For disruptive innovation to truly occur, you have to break something and start over, challenging established ideas that haven’t been questioned in a long time. Let’s consider Uber again. When the service first launched, it was just an app that helped consumers more easily locate and call for black town cars, which people had already been riding in for years. Then the company introduced UberX, enabling anyone with extra time and a car to become a driver, thereby creating a new part-time workforce and revenue opportunities. But why stop there? With such a vast fleet of drivers the company could expand beyond transporting people to delivering Amazon packages. Come full circle to the company’s ambitions to someday replace its fleet with driverless cars, and the disruptive implications become even more apparent.
Disruption Is Often Iterative
Sometimes an idea can morph organically into a more impactful result than at its conception. We recently developed gesture-based interaction technology within our labs but hadn’t identified a repeatable use in the real world. The project proved it was possible to evolve dynamic, multitouch digital interactions driven by a centralized Web content management system beyond smartphones and tablets to larger screens, the kind you see today in hotel lobbies or big-box stores simply looping ads.

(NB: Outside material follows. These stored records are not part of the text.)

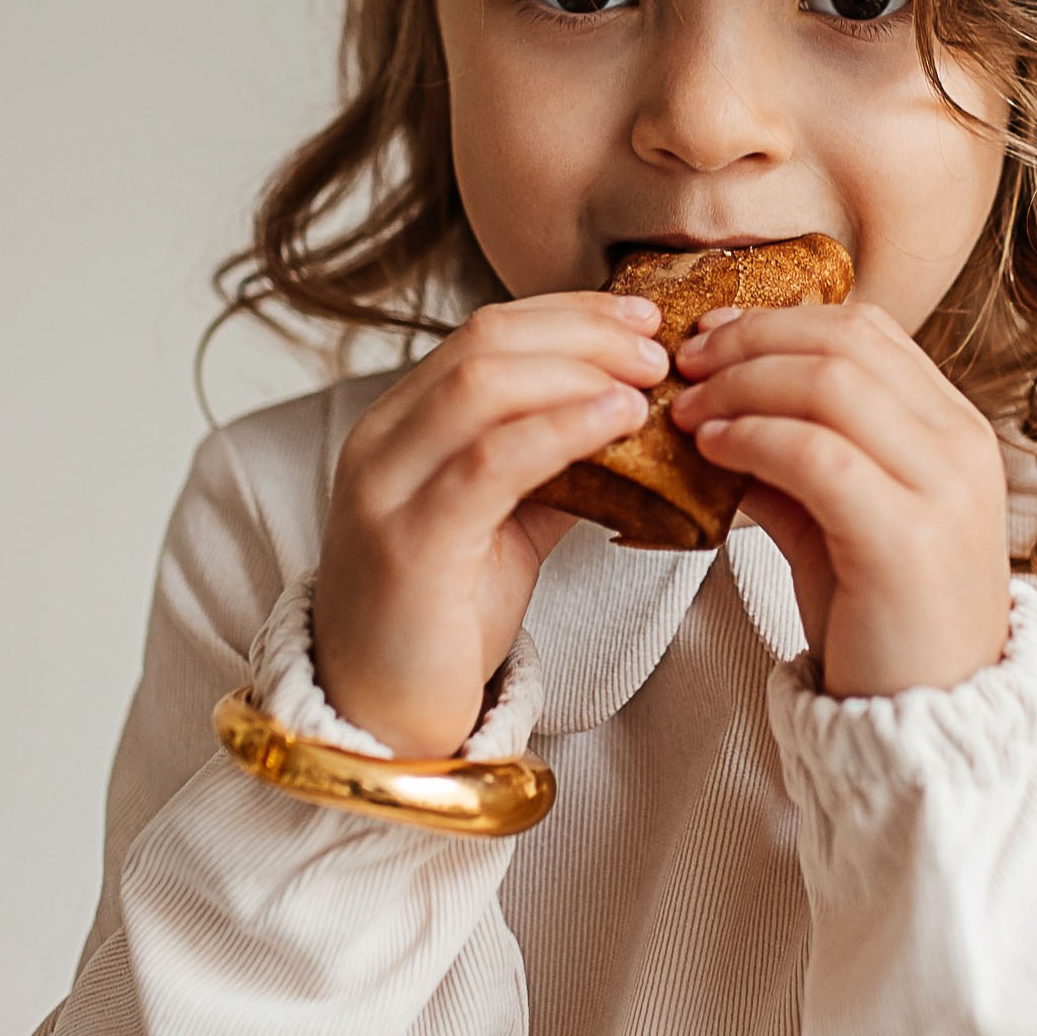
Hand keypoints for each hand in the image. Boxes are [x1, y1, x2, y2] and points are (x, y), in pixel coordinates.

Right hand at [313, 292, 666, 754]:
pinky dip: (561, 429)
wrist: (378, 720)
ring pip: (481, 386)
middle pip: (483, 343)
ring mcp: (387, 490)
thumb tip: (630, 420)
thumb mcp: (504, 524)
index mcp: (399, 427)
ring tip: (648, 382)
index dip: (568, 314)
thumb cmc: (442, 622)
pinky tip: (616, 423)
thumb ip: (551, 466)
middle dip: (582, 332)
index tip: (640, 318)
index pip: (483, 333)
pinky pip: (491, 462)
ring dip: (579, 371)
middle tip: (658, 347)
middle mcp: (381, 444)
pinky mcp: (409, 545)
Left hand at [673, 301, 1011, 699]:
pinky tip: (713, 449)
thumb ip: (789, 463)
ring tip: (686, 410)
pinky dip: (754, 438)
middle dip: (749, 341)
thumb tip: (713, 414)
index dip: (778, 319)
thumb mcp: (834, 525)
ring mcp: (944, 491)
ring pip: (832, 383)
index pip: (866, 330)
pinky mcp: (908, 540)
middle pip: (846, 341)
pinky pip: (819, 456)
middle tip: (682, 366)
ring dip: (742, 383)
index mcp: (952, 431)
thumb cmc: (883, 628)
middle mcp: (960, 447)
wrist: (930, 726)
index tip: (709, 336)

However, the idea wasn’t well-defined until we met a retail industry customer who, as it turned out through co-ideation, wanted to turn its use of in-store technology on its head. While the initial use case involved sharing and collaborating on product information internally via large screens, together we were able to visualize expanding it further into merchandising, which the retailer felt was ripe for disruption. And the possibilities don’t end there. Extending digital experiences to the physical world through any device or channel may someday be applied to health care, manufacturing, transportation, broadcasting, and more.
Going Beyond Just A To Z
The way we reach a final result no longer needs to follow a direct route as technology continues to break down traditional boundaries of innovation. Disruptive ideas can come about with new products, services, or shifts in business models. All can have global impacts that expand the size of the existing market, introducing much larger opportunities than previously existed.
As innovators, we need to think exponentially, not linearly. We should remain flexible enough to adapt and iterate throughout the innovation process and not be afraid to break things and challenge conventional wisdom.
So brush up on those algorithms, and you may just get into the right mind-set to create whatever will come once self-driving cars are passé. Holographic transportation, perhaps? “Scotty” would say it’s coming sooner than we think.